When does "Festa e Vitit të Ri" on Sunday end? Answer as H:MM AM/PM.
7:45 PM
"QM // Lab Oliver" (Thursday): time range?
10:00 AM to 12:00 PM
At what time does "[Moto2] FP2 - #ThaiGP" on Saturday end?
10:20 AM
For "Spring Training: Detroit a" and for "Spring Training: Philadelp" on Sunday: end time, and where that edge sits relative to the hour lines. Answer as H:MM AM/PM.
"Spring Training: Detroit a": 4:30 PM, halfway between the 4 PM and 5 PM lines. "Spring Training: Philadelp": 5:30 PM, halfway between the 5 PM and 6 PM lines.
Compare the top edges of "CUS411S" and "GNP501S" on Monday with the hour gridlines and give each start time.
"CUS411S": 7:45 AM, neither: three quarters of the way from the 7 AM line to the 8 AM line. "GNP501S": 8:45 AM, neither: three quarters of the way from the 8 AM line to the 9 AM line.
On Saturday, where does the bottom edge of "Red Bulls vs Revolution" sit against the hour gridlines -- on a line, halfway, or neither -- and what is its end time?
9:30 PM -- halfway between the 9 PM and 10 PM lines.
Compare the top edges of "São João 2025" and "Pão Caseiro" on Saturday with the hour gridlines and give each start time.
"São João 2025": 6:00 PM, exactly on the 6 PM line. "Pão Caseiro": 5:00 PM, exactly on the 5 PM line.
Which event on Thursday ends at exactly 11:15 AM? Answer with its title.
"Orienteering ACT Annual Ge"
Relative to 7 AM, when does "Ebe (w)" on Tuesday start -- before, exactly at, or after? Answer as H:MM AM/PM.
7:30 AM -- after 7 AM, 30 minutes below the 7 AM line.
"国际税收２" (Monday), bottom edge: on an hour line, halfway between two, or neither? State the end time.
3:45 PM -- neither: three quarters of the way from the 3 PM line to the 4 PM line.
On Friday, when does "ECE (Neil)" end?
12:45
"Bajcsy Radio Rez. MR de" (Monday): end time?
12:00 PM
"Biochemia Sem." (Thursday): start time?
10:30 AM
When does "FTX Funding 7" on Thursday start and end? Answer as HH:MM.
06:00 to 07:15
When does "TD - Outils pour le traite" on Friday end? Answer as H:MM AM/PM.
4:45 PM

○ ○ ○ ○

YOUR OBJECTIVE:
Extract every record above word for word, keeping all lines in their original order.

CORRECT OUTPUT:
When does "Festa e Vitit të Ri" on Sunday end? Answer as H:MM AM/PM.
7:45 PM
"QM // Lab Oliver" (Thursday): time range?
10:00 AM to 12:00 PM
At what time does "[Moto2] FP2 - #ThaiGP" on Saturday end?
10:20 AM
For "Spring Training: Detroit a" and for "Spring Training: Philadelp" on Sunday: end time, and where that edge sits relative to the hour lines. Answer as H:MM AM/PM.
"Spring Training: Detroit a": 4:30 PM, halfway between the 4 PM and 5 PM lines. "Spring Training: Philadelp": 5:30 PM, halfway between the 5 PM and 6 PM lines.
Compare the top edges of "CUS411S" and "GNP501S" on Monday with the hour gridlines and give each start time.
"CUS411S": 7:45 AM, neither: three quarters of the way from the 7 AM line to the 8 AM line. "GNP501S": 8:45 AM, neither: three quarters of the way from the 8 AM line to the 9 AM line.
On Saturday, where does the bottom edge of "Red Bulls vs Revolution" sit against the hour gridlines -- on a line, halfway, or neither -- and what is its end time?
9:30 PM -- halfway between the 9 PM and 10 PM lines.
Compare the top edges of "São João 2025" and "Pão Caseiro" on Saturday with the hour gridlines and give each start time.
"São João 2025": 6:00 PM, exactly on the 6 PM line. "Pão Caseiro": 5:00 PM, exactly on the 5 PM line.
Which event on Thursday ends at exactly 11:15 AM? Answer with its title.
"Orienteering ACT Annual Ge"
Relative to 7 AM, when does "Ebe (w)" on Tuesday start -- before, exactly at, or after? Answer as H:MM AM/PM.
7:30 AM -- after 7 AM, 30 minutes below the 7 AM line.
"国际税收２" (Monday), bottom edge: on an hour line, halfway between two, or neither? State the end time.
3:45 PM -- neither: three quarters of the way from the 3 PM line to the 4 PM line.
On Friday, when does "ECE (Neil)" end?
12:45
"Bajcsy Radio Rez. MR de" (Monday): end time?
12:00 PM
"Biochemia Sem." (Thursday): start time?
10:30 AM
When does "FTX Funding 7" on Thursday start and end? Answer as HH:MM.
06:00 to 07:15
When does "TD - Outils pour le traite" on Friday end? Answer as H:MM AM/PM.
4:45 PM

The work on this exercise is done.